Required actions:
A: Edit the passage on the Findability principle by writing it out again, starting at "Thus, the Findability" and ending at "data it describes.", with "rich metadata" changed to "detailed metadata".
B: Proceed with the passage on the Findability principle, continuing it after its final sentence.

Thus, the Findability principle can be concretized to the following recommendations:
- (Meta)data is assigned a globally unique and persistent identifier.
- Data is described with rich metadata.
- Metadata clearly and explicitly includes the identifier of the data it describes.
- (Meta)data is registered or indexed in a searchable resource.
The classical approach for searching and finding data has been dominated by the publication paradigm: You look for a specific publication, or for any publication related to a certain topic, that will contain the information you are interested in. However, in reality, you often want to find a theorem, a formula, or any concrete information rather than a publication. For instance a specific expression of a Bessel function, a particular representation of a given group, or the proof that certain differential equations have unique solutions. This approach requires re-thinking how we structure and manage research data. We discuss next the available places to find research data and then the MaRDI proposal for such a comprehensive approach.

Records excerpted from a collection:
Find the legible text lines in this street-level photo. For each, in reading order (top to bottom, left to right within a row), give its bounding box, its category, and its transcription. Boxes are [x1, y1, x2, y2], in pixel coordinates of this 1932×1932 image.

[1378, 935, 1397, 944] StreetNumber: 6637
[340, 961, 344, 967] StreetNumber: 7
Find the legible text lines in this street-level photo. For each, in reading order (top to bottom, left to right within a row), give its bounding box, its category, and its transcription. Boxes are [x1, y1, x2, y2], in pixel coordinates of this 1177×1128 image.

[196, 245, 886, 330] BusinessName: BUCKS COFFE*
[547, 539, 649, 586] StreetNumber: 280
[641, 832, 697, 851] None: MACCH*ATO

Results:
A:
Thus, the Findability principle can be concretized to the following recommendations:
- (Meta)data is assigned a globally unique and persistent identifier.
- Data is described with detailed metadata.
- Metadata clearly and explicitly includes the identifier of the data it describes.

B:
Where to look for research data
For mathematical articles, books, and other classically published works, a reference includes title, author, year, etc. While this is easily usable and readable by a human, it is not always consistent in format and it does not provide a means to locate and access that information. The two de-facto standard catalogs that collect mathematical literature and also assign a unique identifier are:
- The ZentralBlatt Mathematik (unique identifier: Zb number), archived in zbMath by the FIZ Karlsruhe - Leibniz Institute and
- The Mathematical Reviews (unique identifier: MR number), archived in MathSciNet by the American Mathematical Society.
While these unique identifiers are helpful in referencing a piece of mathematical literature and these platforms are useful in finding works in a specific math domain, their catalogs are much less comprehensive when it comes to other research data (databases, media, online resources, etc). It also has the drawback that the authors cannot control the existence or the metadata of an entry, and MathSciNet is a subscription-based service*.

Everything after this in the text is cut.